▸ TASK BRIEF: The task calls for each line of the records below in which the word "lines" appears.

▸ SOURCE RECORDS:

****************

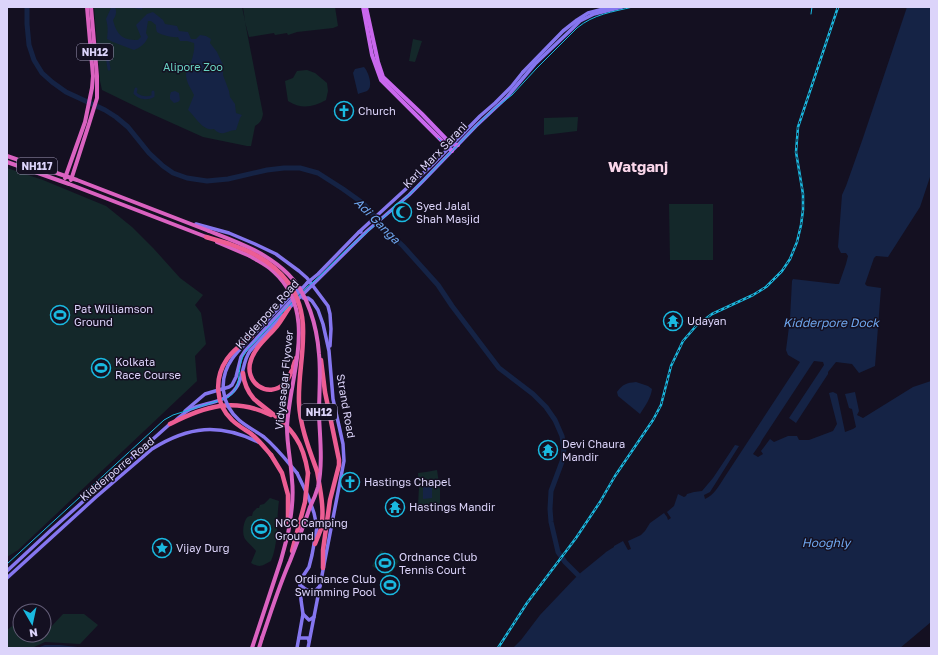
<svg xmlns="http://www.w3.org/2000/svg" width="938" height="655" font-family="'Golos Text',sans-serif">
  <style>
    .green { fill: #14282a }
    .water { fill: #152345 }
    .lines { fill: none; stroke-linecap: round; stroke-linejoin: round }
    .canal { stroke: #152345; stroke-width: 3 }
    .river { stroke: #152345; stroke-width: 5 }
    .secondary { stroke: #8576ef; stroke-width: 3.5 }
    .primary { stroke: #c968ed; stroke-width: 4 }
    .trunk { stroke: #da62c0; stroke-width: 4 }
    .motorway { stroke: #ec5d93; stroke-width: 4.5 }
    .tram { stroke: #1ab9e0; stroke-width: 1 }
    .rail-casing { stroke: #1ab9e0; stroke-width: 2.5 }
    .rail { stroke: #141021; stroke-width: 1; stroke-dasharray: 3; stroke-linecap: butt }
    .secondary-bridge { stroke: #8576ef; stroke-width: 3.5 }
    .trunk-bridge { stroke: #da62c0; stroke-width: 4 }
    .motorway-bridge { stroke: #ec5d93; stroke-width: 4.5 }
    .labels { text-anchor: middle; stroke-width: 3; stroke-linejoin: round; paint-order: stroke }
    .shield { fill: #141021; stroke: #a099b9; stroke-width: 1 }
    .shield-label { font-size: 10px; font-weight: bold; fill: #dcd4fa }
    .park-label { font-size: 11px; fill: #69d1c2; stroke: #141021 }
    .poi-label { font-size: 11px; fill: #dcd4fa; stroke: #141021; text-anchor: start }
    .street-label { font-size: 11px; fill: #dcd4fa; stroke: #141021 }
    .water-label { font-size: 12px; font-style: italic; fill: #6ea6ee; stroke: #141021 }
    .district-label { font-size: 15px; font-weight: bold; fill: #fad6ea; stroke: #141021 }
  </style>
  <rect width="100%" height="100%" fill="#141021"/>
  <g class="green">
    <path d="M 94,7 L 242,7 L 245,21 L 243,7 L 335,7 L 338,26 L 333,28 L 297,32 L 288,35 L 287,33 L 275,35 L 274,33 L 249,37 L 245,22 L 263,114 C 262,120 260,123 255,126 L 251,146 L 247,146 L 203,137 L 143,110 L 102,90 L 100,81 Z"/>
    <polygon points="413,39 422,41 415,62 409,61"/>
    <path d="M 307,70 L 315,73 L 327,83 L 328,91 L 326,100 C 313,107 302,110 288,101 L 285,81 L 293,78 L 297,71 Z"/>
    <polygon points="578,117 577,131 544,135 544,118"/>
    <polygon points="7,168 43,180 106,206 132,227 154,249 180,278 203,295 195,305 201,313 206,344 195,356 197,381 18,550 7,557"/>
    <polygon points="669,204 713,204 713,260 670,260"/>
    <polygon points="437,470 440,490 440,506 418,505 419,487 418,473 426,472"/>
    <path d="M 270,498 L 279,501 C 276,521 279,542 271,561 C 262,566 260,568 251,563 L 256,551 C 253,547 248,543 245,539 C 242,534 243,524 246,519 C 248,516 249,516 252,516 L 253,512 L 257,508 L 259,508 L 260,505 L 264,504 Z"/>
    <polygon points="381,550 399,561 389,577 372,566"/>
    <polygon points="63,614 84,614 98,625 80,644 45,642 32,648 7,648 7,630 20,620 20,635 44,635 44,624 49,629"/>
  </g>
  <g class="water">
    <path d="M 115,7 C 117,12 116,16 113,20 C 117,35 122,40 138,40 L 141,37 L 136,25 L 147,14 L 153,12 L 163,20 L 165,24 L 177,26 L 179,31 L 188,32 L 191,39 L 196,39 L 200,35 L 206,36 L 211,39 L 210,43 L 217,52 L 223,65 L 223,75 L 229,91 L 230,97 L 235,104 L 236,113 L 242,115 L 240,118 L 236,130 C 227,130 222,138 214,129 C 203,132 195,116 188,110 L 194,95 C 191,88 186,83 186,74 C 186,69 189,66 191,62 C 193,57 195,48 194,43 L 187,41 L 180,41 L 178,37 C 173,38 161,35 157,32 C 156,30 156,27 156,25 L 151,21 L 148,21 L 146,33 L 148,37 C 146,43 140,48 134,50 L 113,42 L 107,39 C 108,31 108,26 106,19 L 111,8 Z"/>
    <path d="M 907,7 L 931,7 L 931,174 L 920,207 L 888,257 L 876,256 L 874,258 L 865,284 L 867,286 L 881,288 L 875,366 L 859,373 L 852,364 L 836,362 L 828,372 L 828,374 L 796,423 L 789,418 L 824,365 L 823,362 L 814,361 L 762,440 L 760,444 L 753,454 L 758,457 L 763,454 L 761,451 L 770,439 L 774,442 L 788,436 L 797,436 L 799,440 L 809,440 L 833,431 L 837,424 L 829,393 L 833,392 L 837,394 L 845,432 L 853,429 L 856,427 L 852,409 L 849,408 L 845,394 L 855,392 L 859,411 L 857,415 L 863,418 L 913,387 L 931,381 L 931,622 L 900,648 L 513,648 L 521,640 L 540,615 L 578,575 L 605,553 L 606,552 L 614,547 L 614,546 L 623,541 L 628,550 L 631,549 L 628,541 L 641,535 L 645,531 L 650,523 L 664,513 L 667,517 L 668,520 L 671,518 L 667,512 L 674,506 L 678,494 L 684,497 L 686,496 L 687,494 L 694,492 L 702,491 L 713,478 L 735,445 L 739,446 L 710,492 L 704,495 L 705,499 C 714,495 719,486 724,478 L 800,362 L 788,355 L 786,350 L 790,319 L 792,281 L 793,279 L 836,284 L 839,284 L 846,264 L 848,256 L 846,253 L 841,253 L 838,247 L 842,195 L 846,186 L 863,138 Z"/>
    <path d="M 364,67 C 368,71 374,87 367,91 C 365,92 360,93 358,94 L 353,73 L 355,69 Z"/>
    <polygon points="175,91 179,93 180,100 178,102 174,103 170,99 170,95 171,92"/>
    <path d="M 636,382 L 648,386 L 652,389 C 651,398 645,406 640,414 L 618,396 L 617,392 C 623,384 626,383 636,382 Z"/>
    <polygon points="423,483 432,483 432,498 423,499"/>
    <polygon points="45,645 60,645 86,648 37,648"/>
  </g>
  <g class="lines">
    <g class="canal">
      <polyline points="136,7 141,8"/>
      <polyline points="108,46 107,55 109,69"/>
      <path d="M 136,89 L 135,93 C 139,98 148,99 153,96 L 153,92"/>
    </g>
    <polyline class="river" points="27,7 27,24 29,45 34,60 42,73 52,82 66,92 105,110 116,117 128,127 149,153 163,166 173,173 187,178 207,181 228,179 267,170 284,168 300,168 318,173 343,189 364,204 385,229 403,246 438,285 452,306 499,368 533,394 546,407 555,420 562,436 564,448 563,459 551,491 550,509 551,522 558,552 565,562 578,575"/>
    <g class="secondary">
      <polyline points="523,72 563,31 577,20 588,13 611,7"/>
      <polyline points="196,224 229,233 255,244 276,254 299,271 307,278 328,306 330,314 331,329 330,346"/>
      <polyline points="307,283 318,274 359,232 361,232"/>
      <polyline points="303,298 308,298 312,301 318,310 323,324 329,351 333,399 343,444 344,461 308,648"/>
      <polyline points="288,309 367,231 409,195 423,181 476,126 507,97 535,64 573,28 580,21 594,14 622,7"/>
      <polyline points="252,336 293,293 301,288"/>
      <polyline points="185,411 205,394 229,387 232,385 236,377 241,357 245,351 309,281"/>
      <path d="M 176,420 C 181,416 186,411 191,409 C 206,402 226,403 236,388 C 244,377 242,362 250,351 L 283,315"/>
      <polyline points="7,571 50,531 171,423"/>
      <path d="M 7,578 L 96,497 L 152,449 C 189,426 219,423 258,442"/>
      <path d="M 300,585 C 305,589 308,592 315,591 L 320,586"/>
      <polyline points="303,614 309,620 311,619 314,617"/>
      <polyline points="299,638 308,638 309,641"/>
      <polyline points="297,648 303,614 301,600 300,584 303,576 309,567 312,555 317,527 314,513 308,496 297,473"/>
    </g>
    <g class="primary">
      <polyline points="363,7 372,55 381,80 452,151"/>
      <polyline points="366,7 378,62 383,77 422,114 449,142 451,144 458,145"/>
    </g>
    <g class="trunk">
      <polyline points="7,156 77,180 209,231"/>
      <polyline points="7,162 69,184 209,238"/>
      <polyline points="65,178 85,122 92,88 93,76 87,7"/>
      <polyline points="71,180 89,124 97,98 97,76 91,7"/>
      <polyline points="217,242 250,256"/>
      <polyline points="252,648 281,560 288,534"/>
      <polyline points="259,648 262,638"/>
    </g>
    <g class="motorway">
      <polyline points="206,237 230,244 243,249"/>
      <path d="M 289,308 C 285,314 281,321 277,326 C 268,337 255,347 251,360 C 243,382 268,400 285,383 C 291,377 293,366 296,358"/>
      <polyline points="321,360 325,392 339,460 339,465 330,500 323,550 323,568"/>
      <path d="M 243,373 C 244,384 247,391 254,399 C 268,411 286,422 296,438 C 303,448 306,461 308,473"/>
      <path d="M 170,424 C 205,406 234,397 271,415"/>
      <polyline points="271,455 282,473 288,495 288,522"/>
      <path d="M 315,544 C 317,539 319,534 321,529 C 325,510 320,489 317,471"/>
      <polyline points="292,551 300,521"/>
    </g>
    <g class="tram">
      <polyline points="811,14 812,7"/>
      <polyline points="438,138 444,144"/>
      <path d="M 7,564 L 164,420 L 173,415 L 227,398 C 242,389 237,373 242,359 C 243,356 245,353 247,350 L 307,287 L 320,276 L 343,253 L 409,195 L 482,120 L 495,108 L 512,95 L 536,69 L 577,28 C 594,14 612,12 633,7"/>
    </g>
    <g class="rail-casing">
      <polyline id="rail" points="498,648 527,603 576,538 600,502 615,476 653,420 661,405 671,366 683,341 696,326 712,314 753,295 766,287 782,271 790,259 797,242 801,225 803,210 803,194 796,152 798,127 838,7"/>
    </g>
    <use href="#rail" class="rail"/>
    <g class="secondary-bridge">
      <polyline points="359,232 432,165 480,116 495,103 511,87 523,72"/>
      <path d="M 246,343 C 241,348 236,353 232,359 C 218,379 221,404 239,420 C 247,427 256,431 264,437 C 277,448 287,461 297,473"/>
    </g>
    <g class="trunk-bridge">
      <path d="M 209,231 C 237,242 266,252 288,274 C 308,293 317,327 319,354 C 321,374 319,395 319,415 C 320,439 323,463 318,487 C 316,494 313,501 310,507 C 304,525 297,543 290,561 C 279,586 271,612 262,638"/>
      <path d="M 250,256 C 258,261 267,265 273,271 C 320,313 289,375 287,428 C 287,445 291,462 292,480 C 294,498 291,516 288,534"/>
    </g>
    <g class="motorway-bridge">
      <path d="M 243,249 C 281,265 305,293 303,336 C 303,358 298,380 299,403 C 300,426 309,449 317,471"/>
      <path d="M 252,336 C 243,343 233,350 227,359 C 214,378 215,404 232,420 C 237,425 244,429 250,433 C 258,439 264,447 271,455"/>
      <polyline points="300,521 305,502 308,473"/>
    </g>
  </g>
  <defs>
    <g id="church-ring" transform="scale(1)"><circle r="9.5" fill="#141021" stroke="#1ab9e0" stroke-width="1.5"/><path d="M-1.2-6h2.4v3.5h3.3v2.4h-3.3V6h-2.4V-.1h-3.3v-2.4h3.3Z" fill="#1ab9e0"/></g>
    <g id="mosque-ring" transform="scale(1)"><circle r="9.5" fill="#141021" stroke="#1ab9e0" stroke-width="1.5"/><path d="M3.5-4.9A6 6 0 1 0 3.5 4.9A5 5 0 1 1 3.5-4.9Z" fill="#1ab9e0"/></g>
    <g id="stadium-ring" transform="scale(1)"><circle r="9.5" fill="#141021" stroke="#1ab9e0" stroke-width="1.5"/><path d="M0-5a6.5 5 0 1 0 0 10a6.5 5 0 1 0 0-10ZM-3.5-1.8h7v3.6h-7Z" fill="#1ab9e0"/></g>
    <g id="temple-ring" transform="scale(1)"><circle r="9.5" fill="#141021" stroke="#1ab9e0" stroke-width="1.5"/><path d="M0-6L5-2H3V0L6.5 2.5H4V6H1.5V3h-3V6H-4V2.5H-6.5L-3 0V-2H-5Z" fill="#1ab9e0"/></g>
    <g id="sight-ring" transform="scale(1)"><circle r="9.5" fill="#141021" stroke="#1ab9e0" stroke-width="1.5"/><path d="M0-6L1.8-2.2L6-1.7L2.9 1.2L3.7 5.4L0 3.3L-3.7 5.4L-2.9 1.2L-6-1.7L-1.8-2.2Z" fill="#1ab9e0"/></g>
  </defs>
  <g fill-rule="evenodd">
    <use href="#church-ring" x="344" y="111"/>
    <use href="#mosque-ring" x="402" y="212"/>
    <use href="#stadium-ring" x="60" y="315"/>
    <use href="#temple-ring" x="673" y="321"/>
    <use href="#stadium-ring" x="101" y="368"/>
    <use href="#temple-ring" x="548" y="450"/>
    <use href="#church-ring" x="350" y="482"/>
    <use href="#temple-ring" x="395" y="507"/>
    <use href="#stadium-ring" x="261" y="529"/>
    <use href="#sight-ring" x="162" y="548"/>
    <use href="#stadium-ring" x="385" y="563"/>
    <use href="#stadium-ring" x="390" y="585"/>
  </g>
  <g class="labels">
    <g class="shield">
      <rect x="77" y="44" width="36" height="16" rx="3"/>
      <rect x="17" y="158" width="40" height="16" rx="3"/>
      <rect x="301" y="404" width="36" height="16" rx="3"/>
    </g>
    <g class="shield-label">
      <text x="95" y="56">NH12</text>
      <text x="37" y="170">NH117</text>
      <text x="319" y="416">NH12</text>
    </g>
    <g class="park-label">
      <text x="193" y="71">Alipore Zoo</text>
    </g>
    <g class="poi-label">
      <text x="358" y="115">Church</text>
      <text x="416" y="210">Syed Jalal<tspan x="416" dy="13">Shah Masjid</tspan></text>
      <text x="74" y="313">Pat Williamson<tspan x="74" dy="13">Ground</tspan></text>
      <text x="687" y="325">Udayan</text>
      <text x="115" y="366">Kolkata<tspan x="115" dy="13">Race Course</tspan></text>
      <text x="562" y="448">Devi Chaura<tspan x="562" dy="13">Mandir</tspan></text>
      <text x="364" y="486">Hastings Chapel</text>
      <text x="409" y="511">Hastings Mandir</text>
      <text x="275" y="527">NCC Camping<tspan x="275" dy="13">Ground</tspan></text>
      <text x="176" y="552">Vijay Durg</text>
      <text x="399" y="561">Ordnance Club<tspan x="399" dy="13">Tennis Court</tspan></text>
      <text x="376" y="583" text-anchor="end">Ordinance Club<tspan x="376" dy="13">Swimming Pool</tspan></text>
    </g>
    <g class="street-label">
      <text transform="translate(435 155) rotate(-46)" y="4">Karl Marx Sarani</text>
      <text transform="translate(267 314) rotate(-48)" y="4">Kidderpore Road</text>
      <text transform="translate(284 380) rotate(-84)" y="4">Vidyasagar Flyover</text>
      <text transform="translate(346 406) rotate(80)" y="4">Strand Road</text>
      <text transform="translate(117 469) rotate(-40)" y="4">Kidderporre Road</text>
    </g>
    <g class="water-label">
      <text transform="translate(377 221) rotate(45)" y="4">Adi Ganga</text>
      <text x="831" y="327">Kidderpore Dock</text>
      <text x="826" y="547">Hooghly</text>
    </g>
    <g class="district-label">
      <text x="638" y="172">Watganj</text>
    </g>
  </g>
  <rect width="938" height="655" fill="none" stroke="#dcd4fa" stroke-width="16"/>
  <g transform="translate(32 623) rotate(171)"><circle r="19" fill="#141021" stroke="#645e78"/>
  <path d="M0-3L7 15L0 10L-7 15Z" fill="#1ab9e0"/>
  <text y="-6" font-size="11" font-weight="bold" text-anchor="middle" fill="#dcd4fa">N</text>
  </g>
</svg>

****************

▸ FINISHED EXERCISE:
    .lines { fill: none; stroke-linecap: round; stroke-linejoin: round }
  <g class="lines">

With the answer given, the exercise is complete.